╭─ SELECTED TEXT

There has long been a camaraderie among historical societies. It is natural to reach out to share interests as well as concerns. Historical societies look forward to receiving the new year’s program listings of other historical societies and attending programs offered.
Sometimes two historical societies plan to share an evening together. – This custom was established by the late Raymond Wixson more than ten years ago as a joint meeting of Gilford’s and Laconia’s historical societies, a yearly event that occurs each October with the two societies alternating in planning the evening’s program.
In a somewhat similar vein, this year the historical societies of Gilmanton and Gilford have planned to spend an evening together.
On Tuesday evening, June 28th, members of the Gilmanton Historical Society will be hosted by Gilford’s Thompson-Ames Historical Society for a tour of two of Gilford’s museum buildings. The evening’s get-together will begin at 7:30 at the Grange Museum Building (which is on the National Register of Historic Places as the John J. Morrill Store of 1857) and then proceed to the 1834 Union Meetinghouse (which is on the NH State Register of Historic Places). The public is also invited to attend.
In addition to being neighboring towns, Gilford (established in 1812) shares historical background with both Gilmanton (established in 1727) and Laconia (established in 1855), as stated in the book The Gunstock Parish: A History of Gilford, New Hampshire penned by Adair Mulligan.

╰─

▶ EXERCISE PROMPT:
Answer these questions using the historical societies passage:
1. In which month does the yearly joint meeting of Gilford's and Laconia's historical societies take place?
2. At what time will the June 28th get-together begin?
3. In what year was Gilmanton established?
Draw only on the historical societies passage when responding.

╭─ SUPPLIED DATA

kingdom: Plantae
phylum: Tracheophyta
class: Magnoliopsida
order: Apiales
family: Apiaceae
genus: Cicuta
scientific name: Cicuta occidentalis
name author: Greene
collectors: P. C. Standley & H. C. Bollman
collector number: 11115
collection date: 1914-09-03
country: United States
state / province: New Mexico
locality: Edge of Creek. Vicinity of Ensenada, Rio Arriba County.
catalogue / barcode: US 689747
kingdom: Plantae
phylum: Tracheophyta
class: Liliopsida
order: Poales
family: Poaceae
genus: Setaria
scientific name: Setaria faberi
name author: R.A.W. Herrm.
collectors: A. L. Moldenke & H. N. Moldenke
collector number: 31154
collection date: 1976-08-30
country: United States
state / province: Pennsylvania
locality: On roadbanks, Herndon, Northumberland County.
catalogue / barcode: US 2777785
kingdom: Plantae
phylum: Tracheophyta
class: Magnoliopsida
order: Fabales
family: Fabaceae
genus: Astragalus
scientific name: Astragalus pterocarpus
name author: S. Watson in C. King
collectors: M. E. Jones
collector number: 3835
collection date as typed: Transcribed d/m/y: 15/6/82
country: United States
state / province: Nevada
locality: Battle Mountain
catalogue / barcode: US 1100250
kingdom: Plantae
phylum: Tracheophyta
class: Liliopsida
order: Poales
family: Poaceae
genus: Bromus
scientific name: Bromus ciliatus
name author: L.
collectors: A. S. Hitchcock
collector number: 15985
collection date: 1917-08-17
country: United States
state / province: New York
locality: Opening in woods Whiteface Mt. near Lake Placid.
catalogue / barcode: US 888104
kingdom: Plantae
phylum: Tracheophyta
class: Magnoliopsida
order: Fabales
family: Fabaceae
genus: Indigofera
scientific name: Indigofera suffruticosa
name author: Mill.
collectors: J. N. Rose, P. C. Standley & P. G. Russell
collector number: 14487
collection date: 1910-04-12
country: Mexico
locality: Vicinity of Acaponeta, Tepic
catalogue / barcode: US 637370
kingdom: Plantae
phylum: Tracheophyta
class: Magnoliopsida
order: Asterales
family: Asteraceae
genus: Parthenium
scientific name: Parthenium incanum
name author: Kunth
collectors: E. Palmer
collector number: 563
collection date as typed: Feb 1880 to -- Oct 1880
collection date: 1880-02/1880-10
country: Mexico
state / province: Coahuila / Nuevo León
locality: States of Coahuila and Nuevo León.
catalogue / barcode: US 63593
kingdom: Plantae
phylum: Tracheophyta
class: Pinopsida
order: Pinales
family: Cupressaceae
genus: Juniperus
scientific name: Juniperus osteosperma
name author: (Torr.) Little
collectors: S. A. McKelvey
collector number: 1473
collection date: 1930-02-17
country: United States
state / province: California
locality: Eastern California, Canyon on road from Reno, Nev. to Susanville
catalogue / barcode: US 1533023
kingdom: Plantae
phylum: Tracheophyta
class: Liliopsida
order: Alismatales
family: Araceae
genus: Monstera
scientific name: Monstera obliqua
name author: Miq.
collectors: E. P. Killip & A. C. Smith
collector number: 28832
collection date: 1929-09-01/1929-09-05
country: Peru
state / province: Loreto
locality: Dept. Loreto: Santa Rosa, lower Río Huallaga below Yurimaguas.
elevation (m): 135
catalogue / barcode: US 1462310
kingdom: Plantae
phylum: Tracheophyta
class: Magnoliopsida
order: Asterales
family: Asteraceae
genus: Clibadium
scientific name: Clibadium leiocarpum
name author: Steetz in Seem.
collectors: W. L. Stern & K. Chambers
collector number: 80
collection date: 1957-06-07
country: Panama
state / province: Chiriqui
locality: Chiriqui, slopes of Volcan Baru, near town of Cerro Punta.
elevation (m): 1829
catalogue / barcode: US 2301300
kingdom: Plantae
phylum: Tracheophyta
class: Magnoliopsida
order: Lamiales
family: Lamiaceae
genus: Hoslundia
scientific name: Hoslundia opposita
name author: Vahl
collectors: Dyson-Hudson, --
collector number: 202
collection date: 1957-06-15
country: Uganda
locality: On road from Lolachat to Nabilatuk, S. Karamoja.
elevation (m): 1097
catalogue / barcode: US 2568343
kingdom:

╰─

▶ CORRECT RESULT:
1. October
2. 7:30
3. 1727